La democrazia liberale è a rischio quando si costruisce un’istituzione autonoma e indipendente da ogni altro potere che sia governata esclusivamente dal principio funzionale della vittoria nella competizione forense. Quando la magistratura associata parla di necessità di mantenere il pubblico ministero nella cultura della giurisdizione, è a questo che pericolo che guarda.
5. La costruzione di un ordine verticalizzato e la burocratizzazione dell’organo di governo autonomo.
I pericoli per il costituzionalismo liberale si aggravano vieppiù quando, come in tre dei quattro progetti di legge costituzionale in esame, si sopprime il terzo comma dell’art. 107 Cost., che recita che «i magistrati si distinguono fra loro soltanto per diversità di funzioni».
Questa norma ha una radice profondamente liberale. Non si tratta solo del riconoscimento che nella singola estrinsecazione dell’organo giudiziario precipita la totalità della giurisdizione (sulla base della giurisprudenza costituzionale sui conflitti di attribuzione, ogni singolo giudice va considerato come potere dello Stato). La distinzione per funzioni sancisce il carattere diffuso del potere giudiziario e perciò nullo, per dirla con Montesquieu, quale potere istituzionale perché esercitato su domanda di parte in un caso concreto. Indipendenza e autonomia, unitamente al principio dell’autogoverno, presuppongono la struttura orizzontale dell’ordine giudiziario, a garanzia non solo di quell’indipendenza ma anche della forma liberale dell’esercizio del potere. Se si elimina la struttura orizzontale dell’ordine giudiziario, resta l’esposizione della magistratura al principio di gerarchia che caratterizza la pubblica amministrazione e si pongono le basi di un mix di verticalizzazione del potere, indipendenza ed autogoverno che è in grado di nuocere ai valori del costituzionalismo liberale, come si evince chiaramente dalla funzionalizzazione dell’ordine requirente al risultato della vittoria nella competizione forense. Per un verso, infatti, si spezza l’equilibrio fra indipendenza interna del pubblico ministero e potestà di organizzazione e di direzione spettante al titolare dell’ufficio di procura, che il d. lgs. n. 106 del 2006 preserva in conformità del vigente terzo comma dell’art. 107 Cost., per l’altro si struttura un’istituzione organizzata per progressione gerarchica (procuratore della Repubblica, procuratore generale presso la Corte d’appello, procuratore generale presso la Corte di cassazione), uniformata all’indirizzo della vittoria nello scontro forense. L’effetto è che nel processo verrebbero a fronteggiarsi il difensore, integralmente assorbito dal caso, e l’accusa, espressione invece di una logica precostituita al singolo caso in ragione dell’appartenenza del pubblico ministero ad un’istituzione verticistica e funzionalizzata alla vittoria forense.

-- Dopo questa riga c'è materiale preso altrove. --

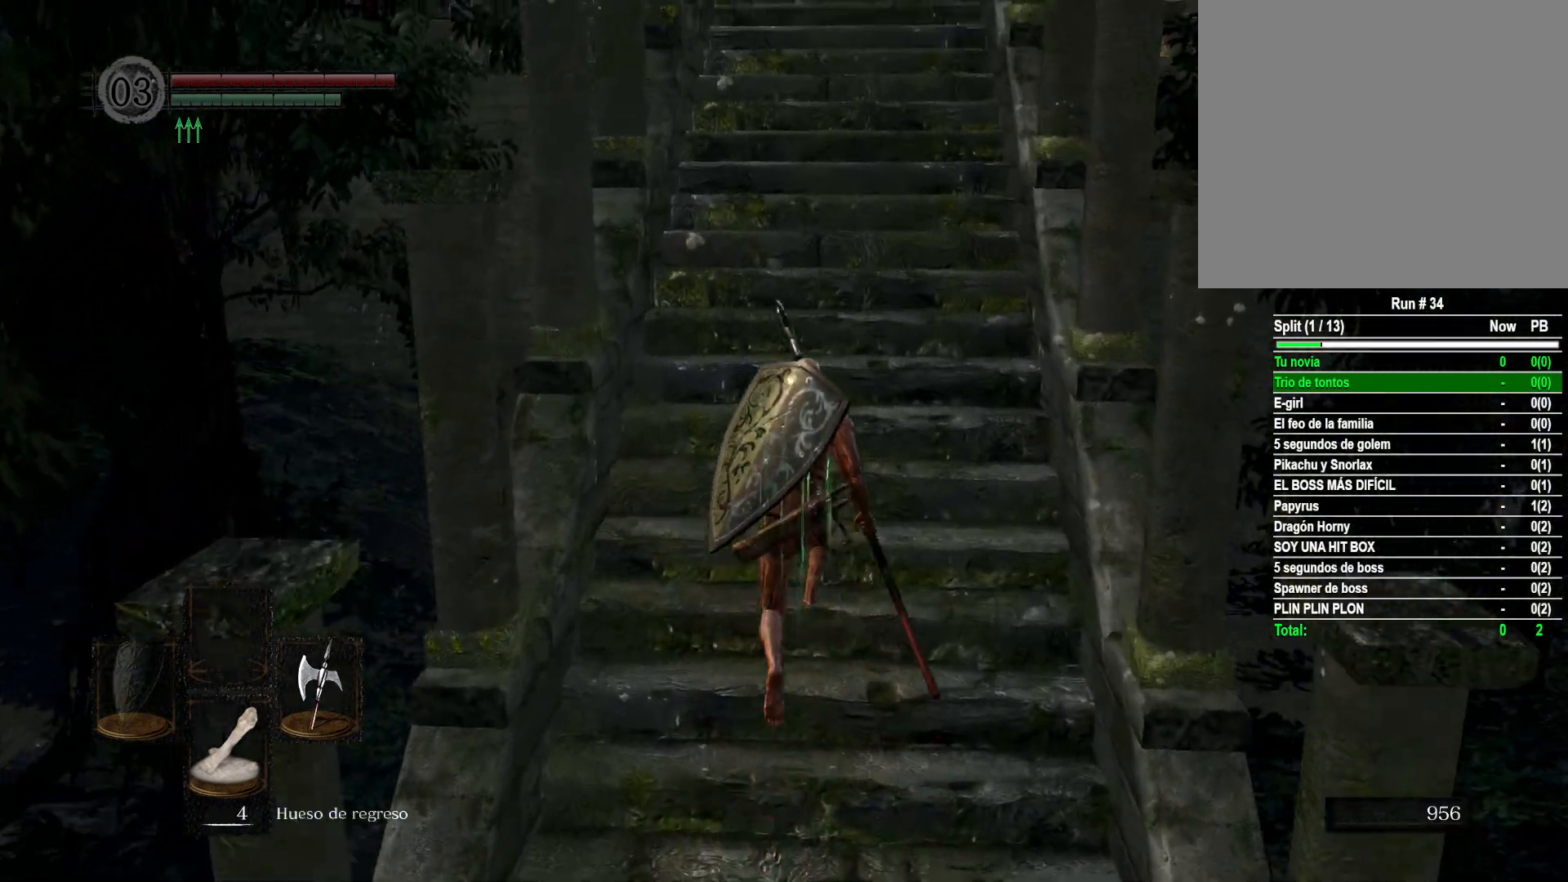
{"buttons": [], "left_stick": "up", "right_stick": "center", "events": []}
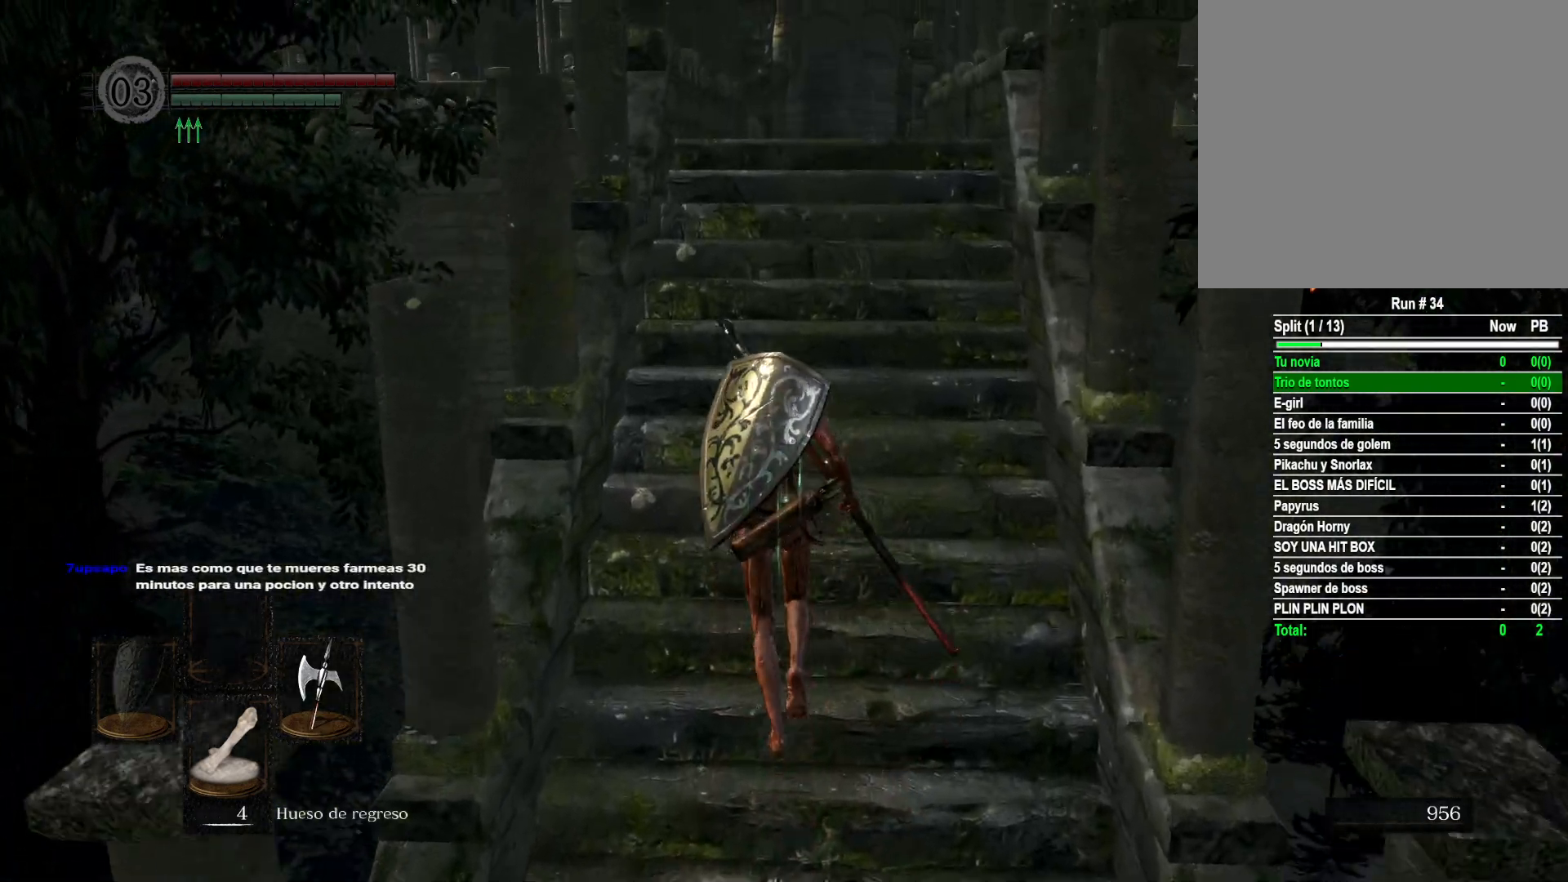
{"buttons": [], "left_stick": "up", "right_stick": "center", "events": []}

Il quadro tendenzialmente illiberale di una siffatta istituzione si completa ove si pensi che il pubblico ministero per Costituzione (art. 109), ancor prima che per il codice processuale (art. 327), dispone direttamente della polizia giudiziaria
La soppressione del terzo comma dell’art. 107 non è «consequenziale rispetto alla separazione formale dell'ordine giudiziario nelle due categorie della magistratura giudicante e della magistratura requirente», come si legge nella relazione di presentazione delle quattro proposte di legge costituzionale. Ipotizzando l’introduzione della detta separazione formale, la norma potrebbe ben essere formulata nel senso che «i magistrati, nei rispettivi ordini giudicanti e requirenti, si distinguono fra loro soltanto per diversità di funzioni», senza far cadere la costitutiva orizzontalità dell’ordine giudiziario. L’esito illiberale della revisione costituzionale è poi reso evidente dalla proposta n. 806, la quale prevede che il Consiglio superiore della magistratura sia presieduto, rispettivamente, dal Primo presidente della Corte di Cassazione e dal Procuratore generale della Corte di cassazione, in luogo del Presidente della Repubblica. Si perde qui il garante dell’integrazione sistemica del governo autonomo nell’ordinamento costituzionale.
La presidenza del Consiglio affidata al Presidente della Repubblica è garanzia non solo dell’indipendenza dell’ordine giudiziario, ma anche della coerenza del governo di quest’ultimo all’equilibrio di poteri disegnato dalla Costituzione. Come è stato efficacemente detto, il Presidente, per il carattere moderatore e “persuasivo” delle sue funzioni, «non decide, ma può costringere gli altri a decidere». Il Presidente della Repubblica in funzione di Presidente del Consiglio superiore è un elemento centrale della coerenza costituzionale del governo autonomo.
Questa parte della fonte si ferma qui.